On 10/09/2012 2:15 PM, Kevin R. Coombes wrote:> Hi,
>
> I'm trying to get a package to pass through "R CMD check
--as-cran" and
> have run into a problem that gives me no idea where to look to fix it.
> I'm running R version 15.1 on a Windows 7 64-bit machine, with the
> current set of Rtools. An attempt to check the package dies at the
> following step:
>
> * checking running R code from vignettes ...
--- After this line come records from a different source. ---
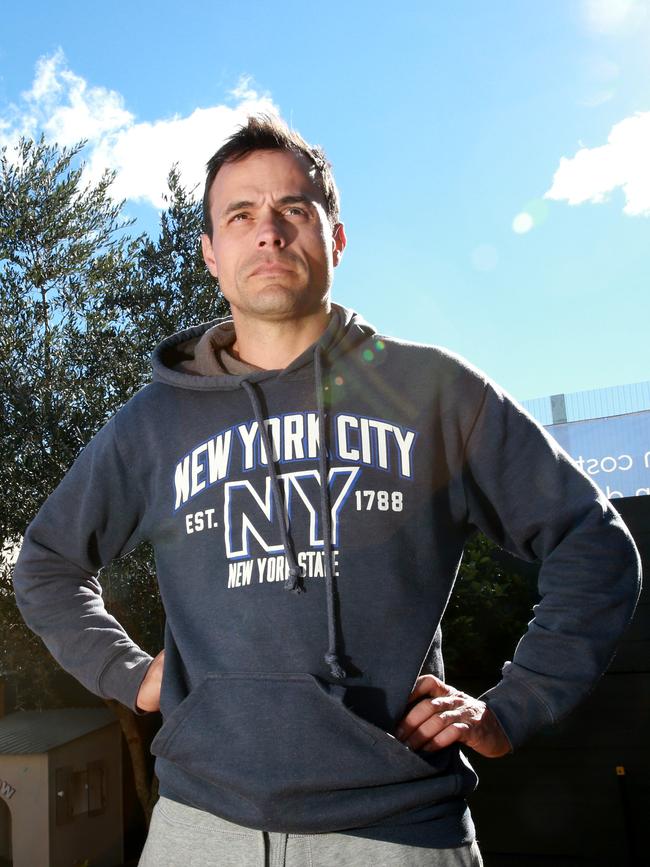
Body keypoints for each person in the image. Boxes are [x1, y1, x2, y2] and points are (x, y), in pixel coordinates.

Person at [13, 116, 641, 867]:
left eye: (294, 210)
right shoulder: (154, 423)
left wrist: (514, 705)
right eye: (240, 216)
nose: (268, 232)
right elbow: (45, 563)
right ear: (212, 255)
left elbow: (593, 544)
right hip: (198, 828)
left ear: (335, 238)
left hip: (397, 829)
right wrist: (127, 673)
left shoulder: (432, 390)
> 'SIBER.Rnw' ...Warning in file(con, "r") :
> cannot open file 'SIBER.Rnw.log': Permission denied
> Error in file(con, "r") : cannot open the connection
> Execution halted
>
> The file "SIBER.Rnw.log" was successfully created. All of the R
code
> from the Sweave file was excuted; the last exceutable line was a call to
> sessionInfo(). The last lines of the log file are:
>
> > sessionInfo()
> R version 2.15.1 (2012-06-22)
> Platform: x86_64-pc-mingw32/x64 (64-bit)
>
> locale:
> [1] LC_COLLATE=C
> [2] LC_CTYPE=English_United States.1252
> [3] LC_MONETARY=English_United States.1252
> [4] LC_NUMERIC=C
> [5] LC_TIME=English_United States.1252
>
> attached base packages:
> [1] stats graphics grDevices utils datasets methods base
>
> other attached packages:
> [1] doSNOW_1.0.6 snow_0.3-9 iterators_1.0.6 foreach_1.4.0
> [5] edgeR_2.6.12 limma_3.10.2 SIBER_0.9.2 mclust_3.4.11
>
> loaded via a namespace (and not attached):
> [1] codetools_0.2-8 compiler_2.15.1 tools_2.15.1
>
> *** Run successfully completed ***
> > proc.time()
> user system elapsed
> 1.12 0.14 2.57
>
> We have about a dozen other packages that we maintain, and all of the
> others check, build, and install with no problems.
>
> Does anyone have any idea why this file permission issue would crop up
> here? Or what I can do to fix it?
Windows machines sometimes have permission problems when a virus checker
opens a file in an exclusive mode for checking. If this applies to you,
you may be able to configure the checks to ignore the directory you're
working in, or temporarily disable it completely. Or you could switch
virus checkers to one that is less hostile to your work.